概要
ピレネーの村の住民が、カタリ派の疑いで一人ずつ尋問された。その調書に、羊飼いの恋愛も、隣人の噂も、死後の世界の考えも残った。中世の村の暮らしを内側から読める、ほとんど唯一の史料になる。
場所
モンタイユー
42.81°N 1.99°E · フランス・アリエージュ県(ピレネー)
42.81°N 1.99°E · フランス・アリエージュ県(ピレネー)
本文
1318年から1325年まで、パミエの司教ジャック・フルニエは、 異端の疑いのある人びとを呼んで尋問した。 対象は、ピレネーの山の村モンタイユーとその周辺になる。

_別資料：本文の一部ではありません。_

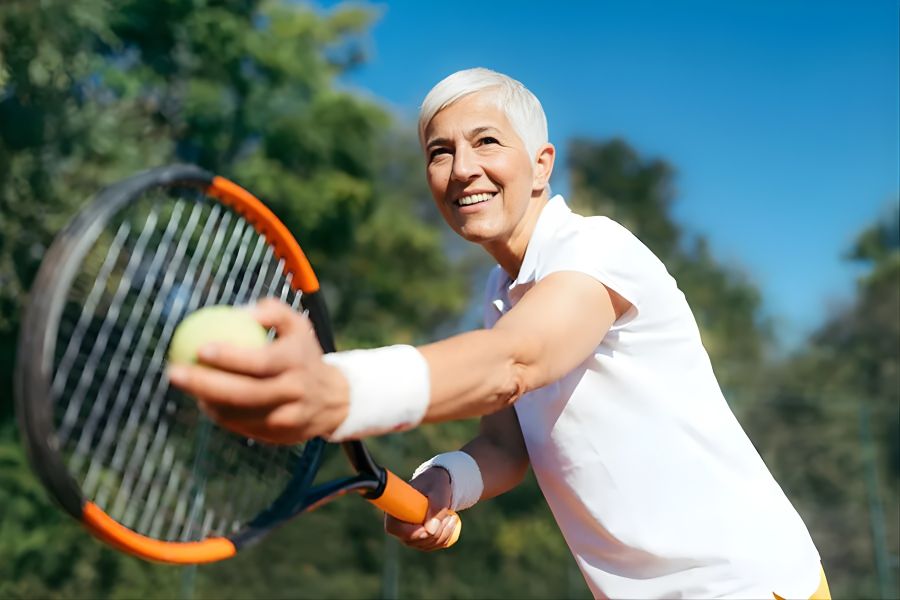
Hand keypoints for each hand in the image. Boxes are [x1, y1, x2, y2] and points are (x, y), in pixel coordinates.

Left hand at [166, 298, 348, 443]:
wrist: (334, 398)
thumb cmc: (303, 353)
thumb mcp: (298, 325)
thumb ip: (272, 311)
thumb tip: (238, 312)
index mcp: (298, 361)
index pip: (261, 362)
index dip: (229, 357)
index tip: (199, 349)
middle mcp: (295, 391)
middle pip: (245, 393)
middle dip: (204, 384)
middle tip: (174, 371)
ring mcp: (287, 418)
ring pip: (239, 414)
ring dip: (206, 400)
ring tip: (185, 382)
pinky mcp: (279, 437)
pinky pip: (242, 426)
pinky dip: (220, 413)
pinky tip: (203, 399)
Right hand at [384, 467, 458, 550]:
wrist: (438, 486)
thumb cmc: (434, 484)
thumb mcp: (438, 490)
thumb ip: (436, 507)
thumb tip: (430, 530)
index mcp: (395, 509)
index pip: (396, 529)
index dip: (413, 532)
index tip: (429, 527)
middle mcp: (398, 525)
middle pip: (414, 540)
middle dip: (436, 531)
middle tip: (449, 515)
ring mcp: (409, 535)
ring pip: (426, 545)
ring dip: (444, 533)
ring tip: (451, 516)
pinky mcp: (420, 540)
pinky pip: (434, 546)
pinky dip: (446, 537)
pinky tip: (451, 523)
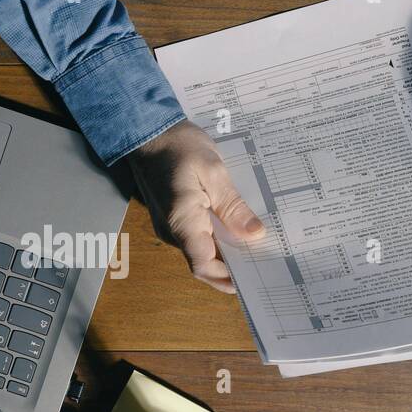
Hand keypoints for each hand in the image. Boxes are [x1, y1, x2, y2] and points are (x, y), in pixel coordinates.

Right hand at [128, 120, 265, 292]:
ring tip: (255, 249)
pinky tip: (237, 231)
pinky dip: (217, 240)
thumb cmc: (179, 146)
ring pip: (201, 251)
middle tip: (262, 266)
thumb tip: (254, 234)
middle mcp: (172, 230)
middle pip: (203, 263)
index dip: (227, 278)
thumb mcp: (213, 170)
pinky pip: (197, 237)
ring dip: (226, 254)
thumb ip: (232, 206)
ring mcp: (171, 225)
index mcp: (182, 221)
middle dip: (231, 269)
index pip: (202, 265)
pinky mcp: (174, 217)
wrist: (149, 131)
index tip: (253, 279)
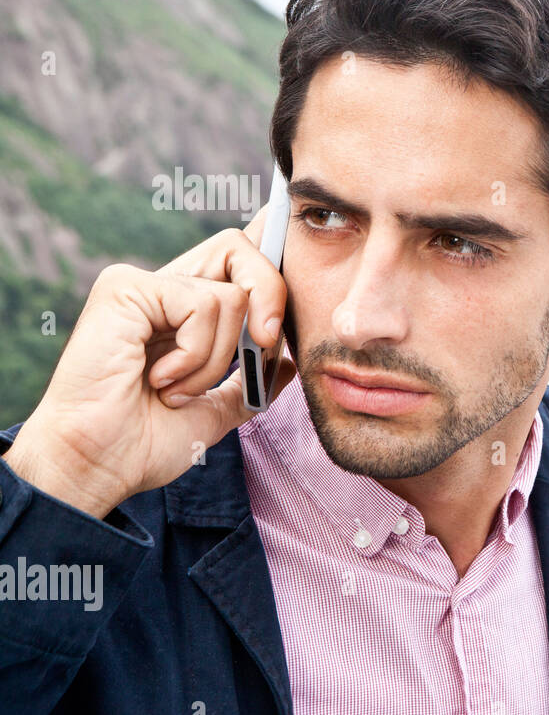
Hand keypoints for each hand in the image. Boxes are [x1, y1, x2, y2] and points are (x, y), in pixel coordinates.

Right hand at [3, 201, 296, 518]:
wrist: (98, 465)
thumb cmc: (141, 444)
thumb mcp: (213, 412)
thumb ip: (248, 384)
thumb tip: (285, 362)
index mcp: (179, 314)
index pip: (237, 264)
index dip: (270, 278)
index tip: (275, 331)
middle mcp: (161, 291)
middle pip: (241, 249)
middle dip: (269, 298)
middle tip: (262, 346)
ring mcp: (142, 285)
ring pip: (233, 295)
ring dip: (218, 358)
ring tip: (176, 389)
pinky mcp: (125, 288)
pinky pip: (204, 304)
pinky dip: (196, 354)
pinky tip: (160, 379)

司教は几帳面だった。 供述をラテン語に訳して書き取らせ、読み上げて確認させ、署名させた。 のちに教皇ベネディクトゥス12世になる人物で、 その記録は教皇庁の文書として残った。
異端を探すには、日常を知る必要がある。 だから調書には、異端の教義だけでなく、村の暮らしが丸ごと入っている。 誰の家に誰が泊まったか。羊をどの峠へ追ったか。 誰が誰と寝て、村がそれをどう噂したか。 死んだ人の魂はどこへ行くと思っているか。
登場する村人は200人を超える。 一人ひとりの言葉が、名前つきで残っている。
600年後、ル・ロワ・ラデュリがこれを一冊の本にした。 中世の村を、外からではなく内側から書けた、ほとんど唯一の例になる。